Could you find every line in the entries below that holds the word "home" and copy it?

(Saved entries)
● ● ● ●

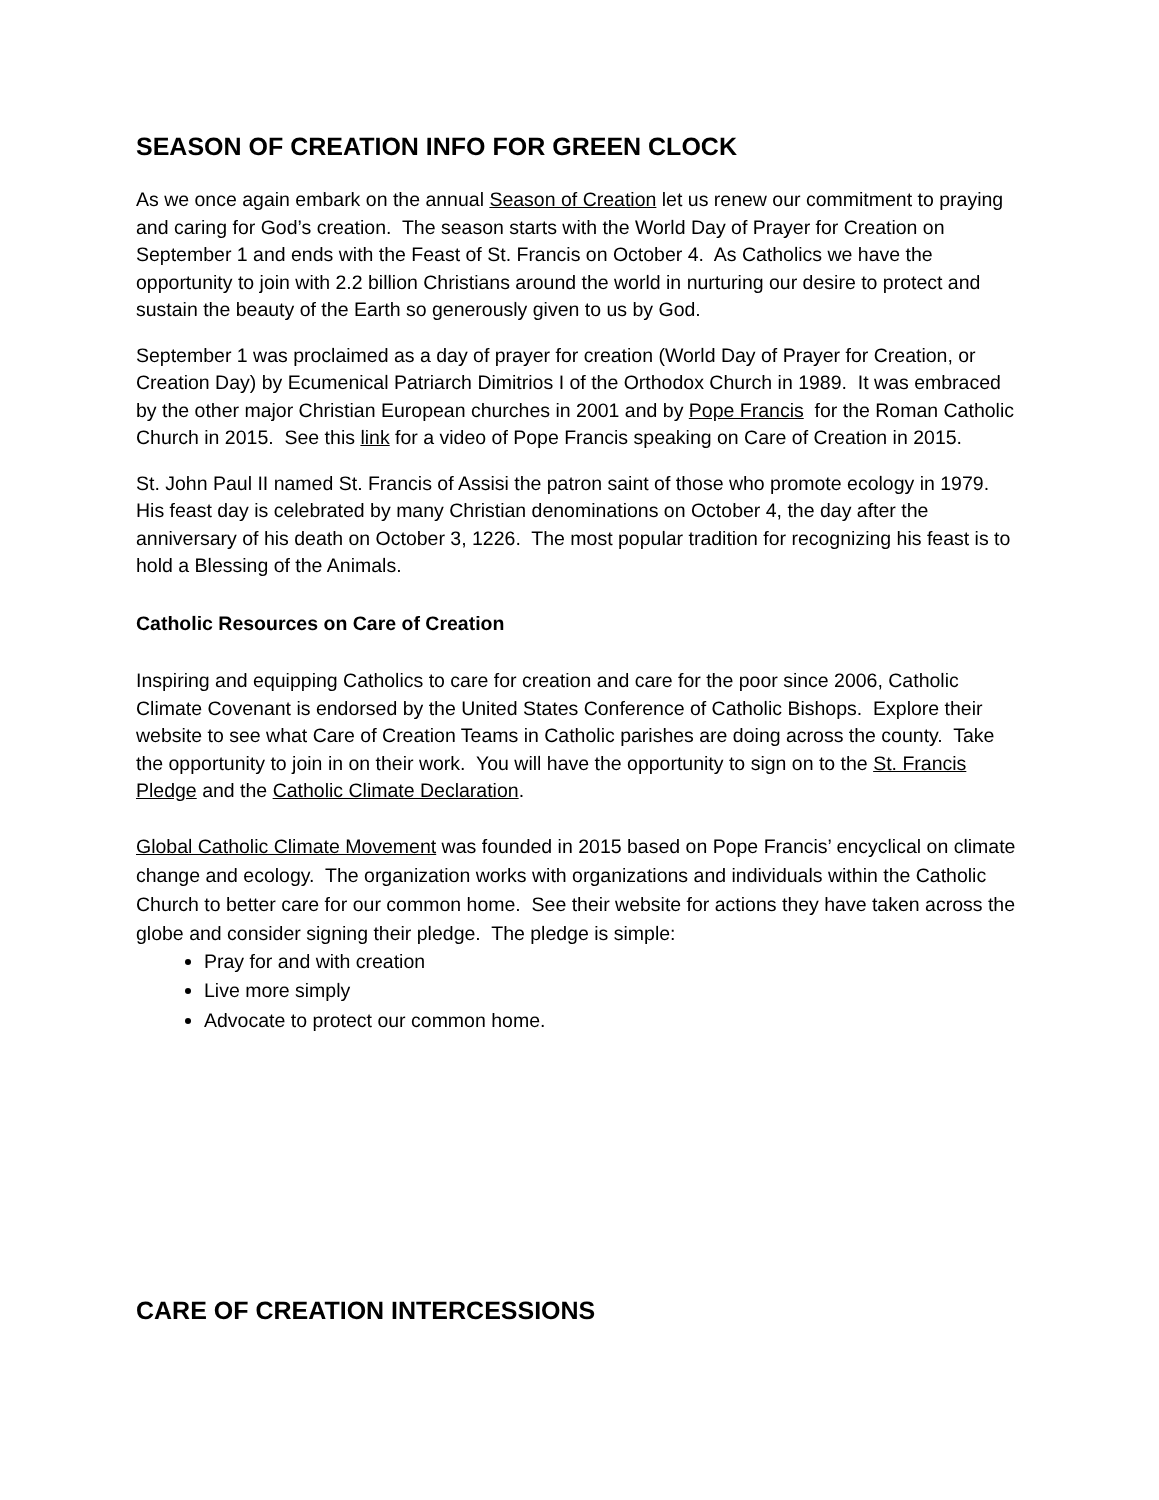SEASON OF CREATION INFO FOR GREEN CLOCK
As we once again embark on the annual Season of Creation let us renew our commitment to praying and caring for God’s creation. The season starts with the World Day of Prayer for Creation on September 1 and ends with the Feast of St. Francis on October 4. As Catholics we have the opportunity to join with 2.2 billion Christians around the world in nurturing our desire to protect and sustain the beauty of the Earth so generously given to us by God.
September 1 was proclaimed as a day of prayer for creation (World Day of Prayer for Creation, or Creation Day) by Ecumenical Patriarch Dimitrios I of the Orthodox Church in 1989. It was embraced by the other major Christian European churches in 2001 and by Pope Francis for the Roman Catholic Church in 2015. See this link for a video of Pope Francis speaking on Care of Creation in 2015.
St. John Paul II named St. Francis of Assisi the patron saint of those who promote ecology in 1979. His feast day is celebrated by many Christian denominations on October 4, the day after the anniversary of his death on October 3, 1226. The most popular tradition for recognizing his feast is to hold a Blessing of the Animals.
Catholic Resources on Care of Creation
Inspiring and equipping Catholics to care for creation and care for the poor since 2006, Catholic Climate Covenant is endorsed by the United States Conference of Catholic Bishops. Explore their website to see what Care of Creation Teams in Catholic parishes are doing across the county. Take the opportunity to join in on their work. You will have the opportunity to sign on to the St. Francis Pledge and the Catholic Climate Declaration.
Global Catholic Climate Movement was founded in 2015 based on Pope Francis’ encyclical on climate change and ecology. The organization works with organizations and individuals within the Catholic Church to better care for our common home. See their website for actions they have taken across the globe and consider signing their pledge. The pledge is simple:
Pray for and with creation
Live more simply
Advocate to protect our common home.
CARE OF CREATION INTERCESSIONS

● ● ● ●

### EXERCISE RESPONSE
Global Catholic Climate Movement was founded in 2015 based on Pope Francis’ encyclical on climate change and ecology. The organization works with organizations and individuals within the Catholic Church to better care for our common home. See their website for actions they have taken across the globe and consider signing their pledge. The pledge is simple:
Advocate to protect our common home.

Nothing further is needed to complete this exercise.